Although I'd question if this is the most valuable thing to be optimising. Is this genuinely a bottleneck for the system?
memset(d, 10, 0) is wrong as it only nulls 10 bytes.
prefer std::fill as the intent is clearest.
In general the memset is going to be much faster, make sure you get your length right, obviously your example has not (m)allocated or defined the array of doubles. Now if it truly is going to end up with only a handful of doubles then the loop may turn out to be faster. But as get to the point where the fill loop shadows the handful of setup instructions memset will typically use larger and sometimes aligned chunks to maximize speed.
As usual, test and measure. (although in this case you end up in the cache and the measurement may turn out to be bogus).
One way of answering this question is to quickly run the code through Compiler Explorer: If you check this link, you'll see assembly for the following code:
void do_memset(std::array<char, 1024>& a) {
memset(&a, 'q', a.size());
}
void do_fill(std::array<char, 1024>& a) {
std::fill(a.begin(), a.end(), 'q');
}
void do_loop(std::array<char, 1024>& a) {
for (int i = 0; i < a.size(); ++i) {
a[i] = 'q';
}
}
The answer (at least for clang) is that with optimization levels -O0 and -O1, the assembly is different and std::fill will be slower because the use of the iterators is not optimized out.

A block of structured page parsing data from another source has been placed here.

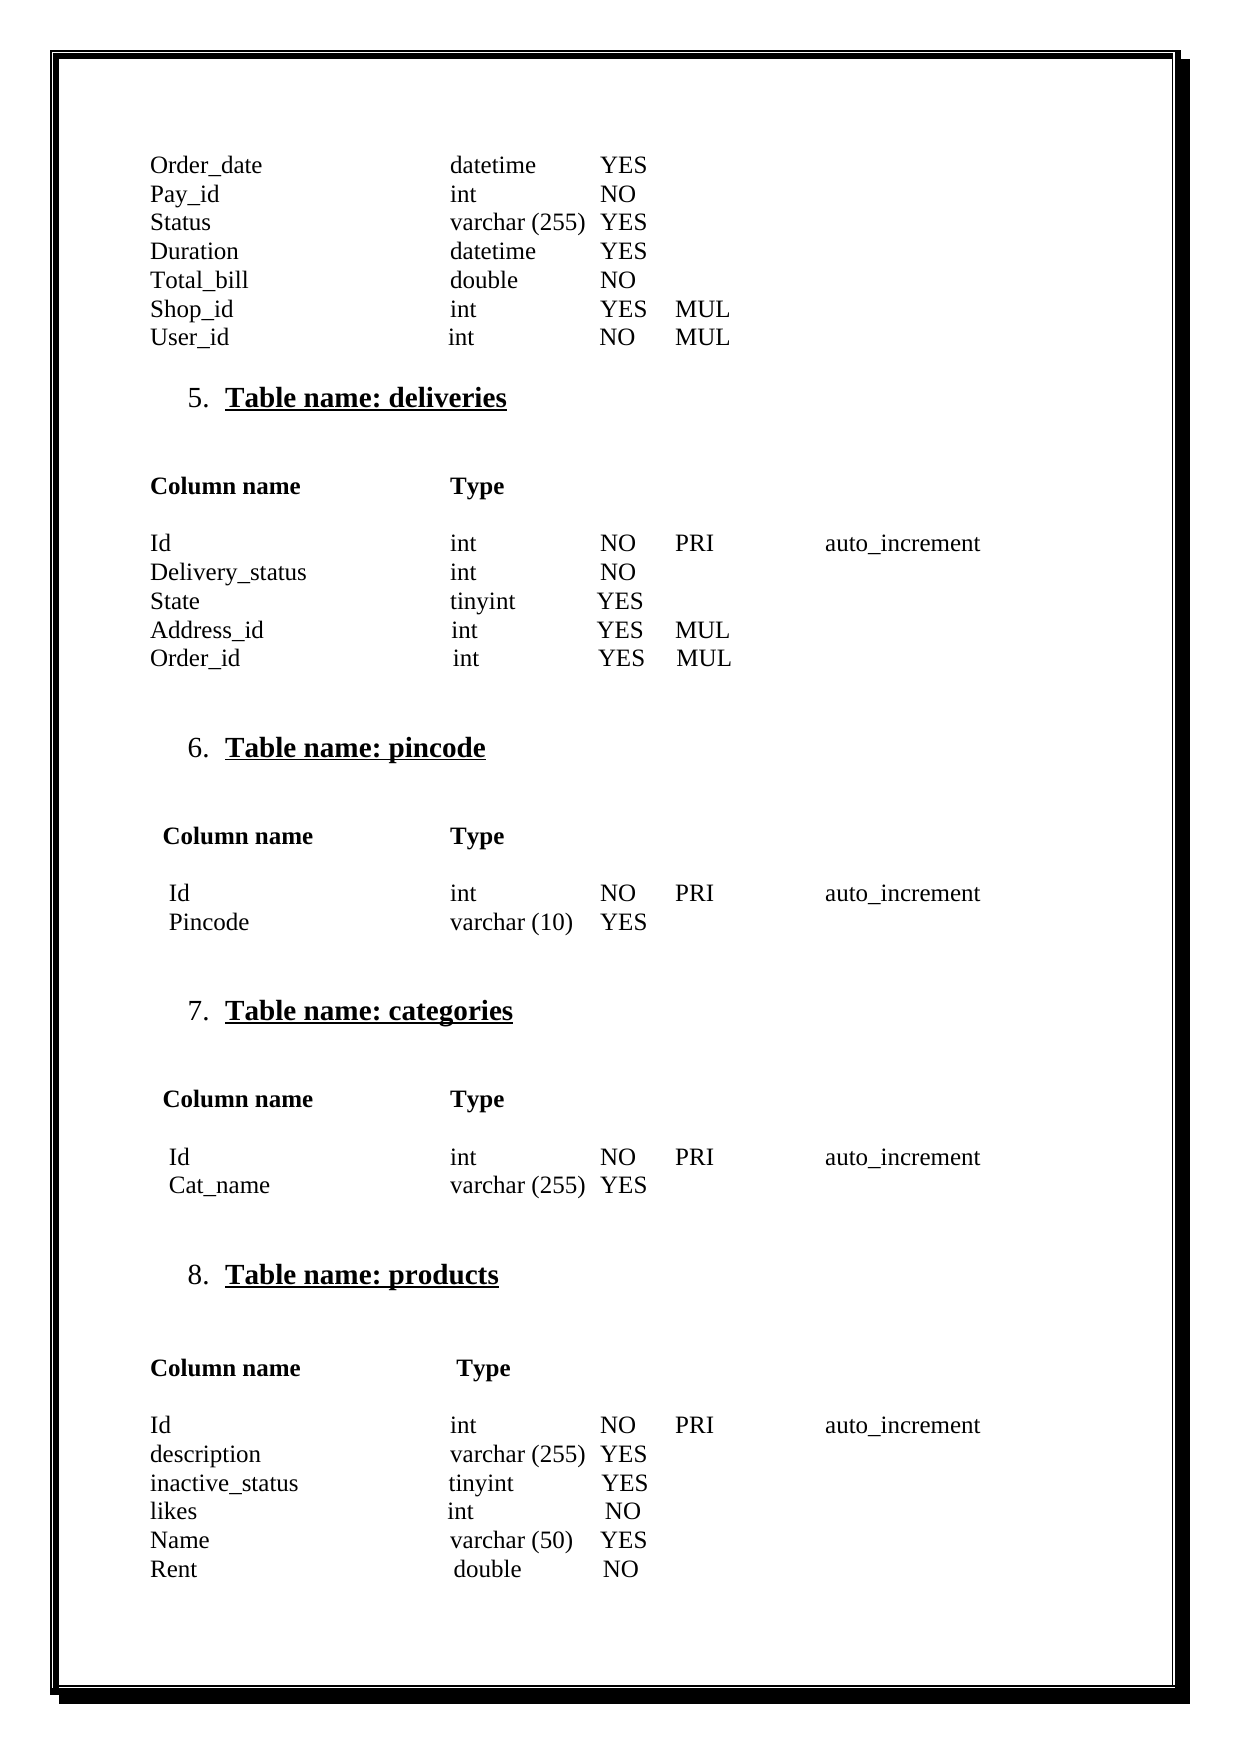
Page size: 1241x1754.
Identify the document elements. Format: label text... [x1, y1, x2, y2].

text Rent double NO [150, 1554, 1081, 1583]
text State tinyint YES [150, 586, 1081, 615]
list Table name: categories [187, 993, 1081, 1027]
text inactive_status tinyint YES [150, 1468, 1081, 1496]
text Cat_name varchar (255) YES [150, 1171, 1081, 1199]
text Total_bill double NO [150, 265, 1081, 294]
list Table name: products [187, 1257, 1081, 1290]
text Column name Type [150, 1084, 1081, 1113]
text Id int NO PRI auto_increment [150, 878, 1081, 907]
text User_id int NO MUL [150, 322, 1081, 351]
text Id int NO PRI auto_increment [150, 528, 1081, 557]
text Name varchar (50) YES [150, 1525, 1081, 1554]
text Order_id int YES MUL [150, 643, 1081, 672]
text Id int NO PRI auto_increment [150, 1410, 1081, 1439]
text likes int NO [150, 1496, 1081, 1525]
list Table name: deliveries [187, 380, 1081, 413]
text Column name Type [150, 471, 1081, 500]
text Column name Type [150, 821, 1081, 849]
text Status varchar (255) YES [150, 207, 1081, 236]
text Address_id int YES MUL [150, 615, 1081, 643]
text Duration datetime YES [150, 236, 1081, 265]
text Delivery_status int NO [150, 557, 1081, 586]
text Id int NO PRI auto_increment [150, 1142, 1081, 1171]
text Pincode varchar (10) YES [150, 907, 1081, 936]
list Table name: pincode [187, 730, 1081, 763]
text Pay_id int NO [150, 179, 1081, 207]
text Column name Type [150, 1353, 1081, 1381]
text Order_date datetime YES [150, 150, 1081, 179]
text description varchar (255) YES [150, 1439, 1081, 1468]
text Shop_id int YES MUL [150, 294, 1081, 322]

For -O2 and higher, do_memset and do_fill produce the same assembly. The loop ends up calling memset on every item in the array even with -O3.
Assuming release builds tend to run -O2 or higher, there are no performance considerations and I'd recommend using std::fill when it's available, and memset for C.
If you're required to not use STL...
double aValues [10];
ZeroMemory (aValues, sizeof(aValues));
ZeroMemory at least makes the intent clear.
As an alternative to all stuff proposed, I can suggest you NOT to set array to all zeros at startup. Instead, set up value to zero only when you first access the value in a particular cell. This will stave your question off and may be faster.
I think you mean
memset(d, 0, length * sizeof(d[0]))
and
for (int i = length; --i >= 0; ) d[i] = 0;
Personally, I do either one, but I suppose std::fill() is probably better.